Adrienne Martini reviews Adam Roberts
At its core, Adam Roberts’s By Light Alone is a book about economics and class that is premised on a simple supposition: what if some technology came along that allowed the haves to no longer worry about providing the have-nots with food? And what spun out of Roberts’s fertile brain is a brilliant book about, yes, economics and class, but also about families and power and gender.
The story opens on George and Marie, two married one percenters on a ski vacation. They’ve brought their two kids, who are both status symbols and devoutly loved, and left them in the care of a nanny, who has benefited from the aforementioned technology. With ‘‘New Hair,’’ humans can now live like plants and generate all of the nourishment they need from the sun.

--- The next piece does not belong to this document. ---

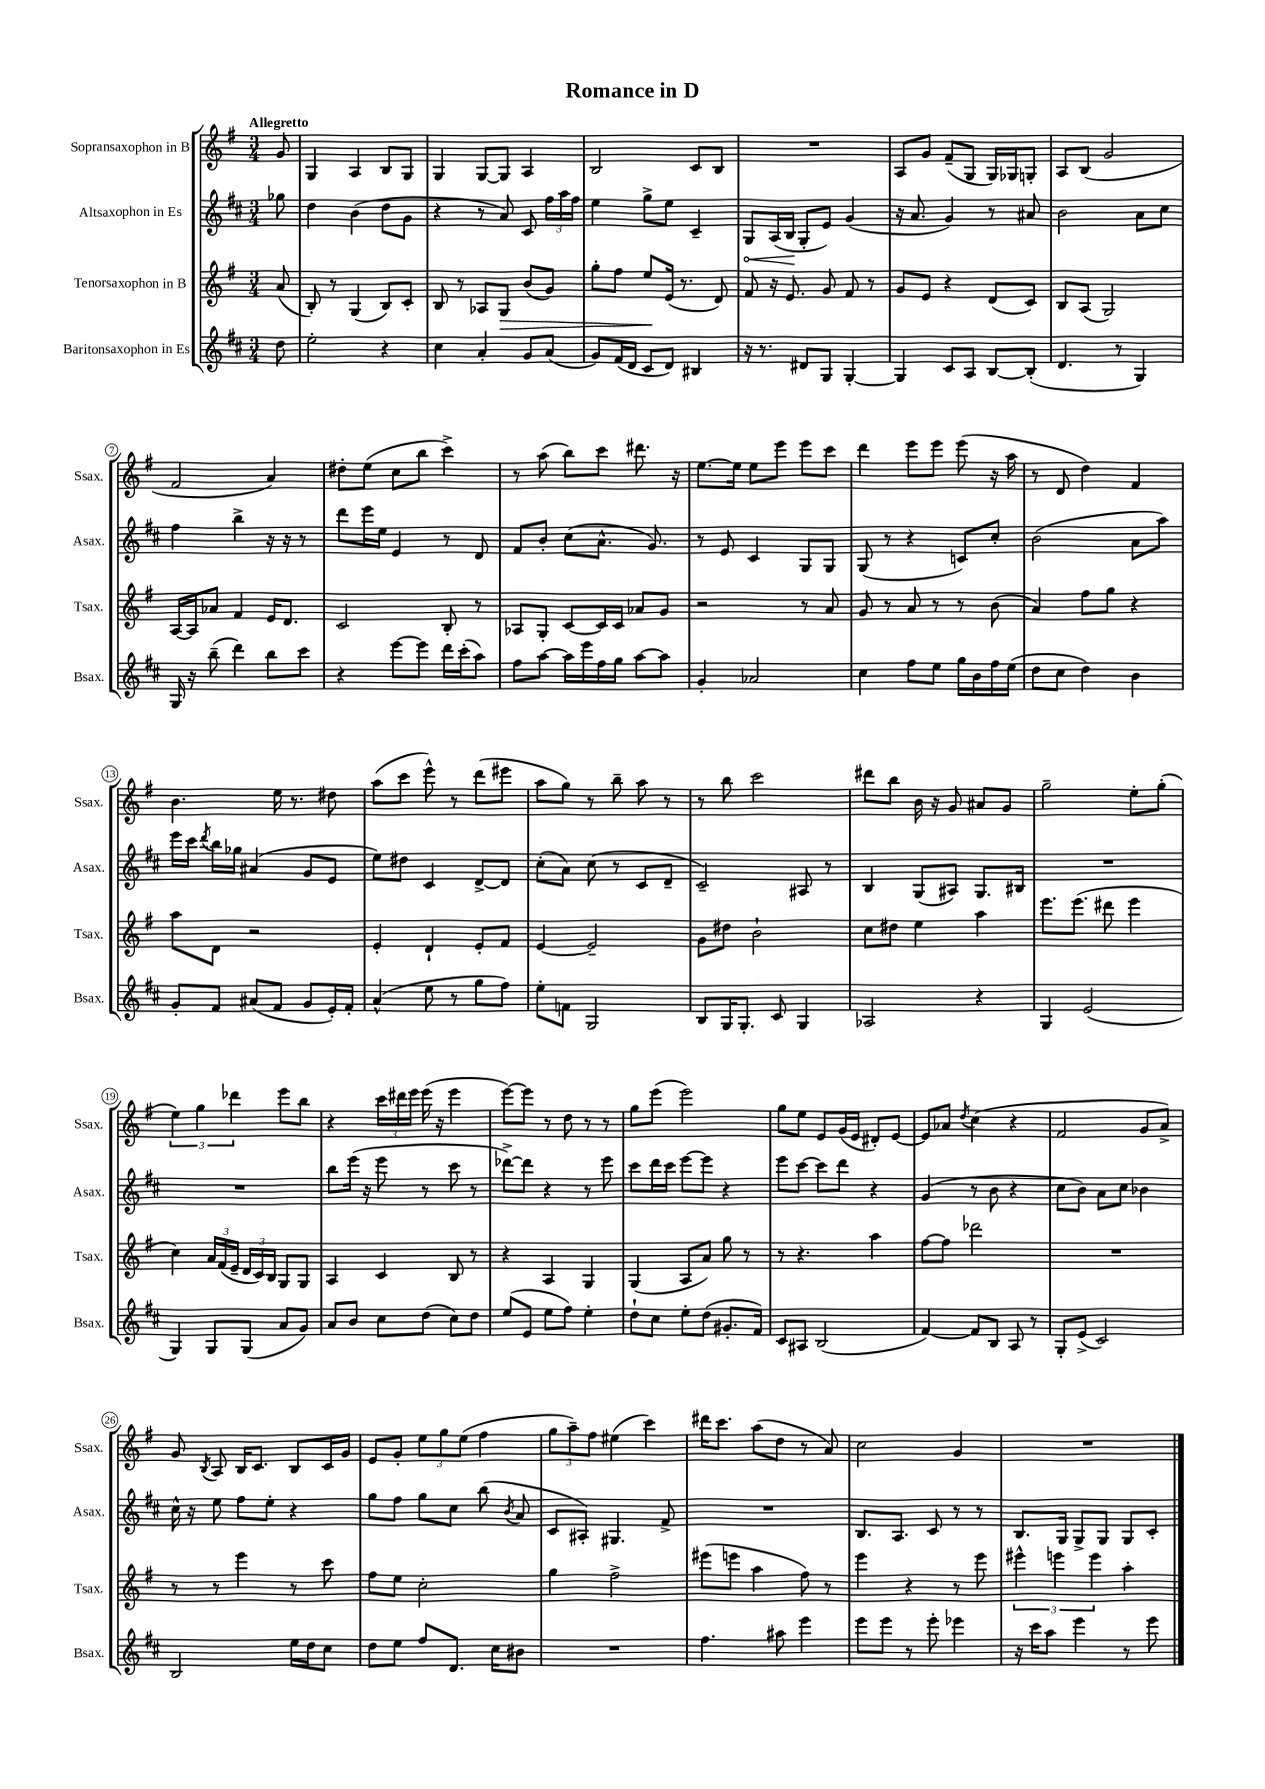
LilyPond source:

The rift between the new hair-having underclass and the few elites who remain grows ever wider as wealth grows ever more concentrated and the environment ever more chaotic. But couples like George and Marie are forced into contact with the longhairs whose work can’t be done by machines. It’s this friction – between ‘‘real people’’ and the ‘‘longhairs’’ – that releases the first domino in this intricate story.
A book about economics shouldn’t be as engaging as By Light Alone is, but Roberts is skilled at meshing both idea and character in a way that makes each feel equally vital. While the plight that George and Marie find themselves in is what drives you to keep reading, it’s the underlying social reasons for their plight in Roberts’s constructed future that make this a book ripe for re-reading and reminds you how powerful science fiction can be.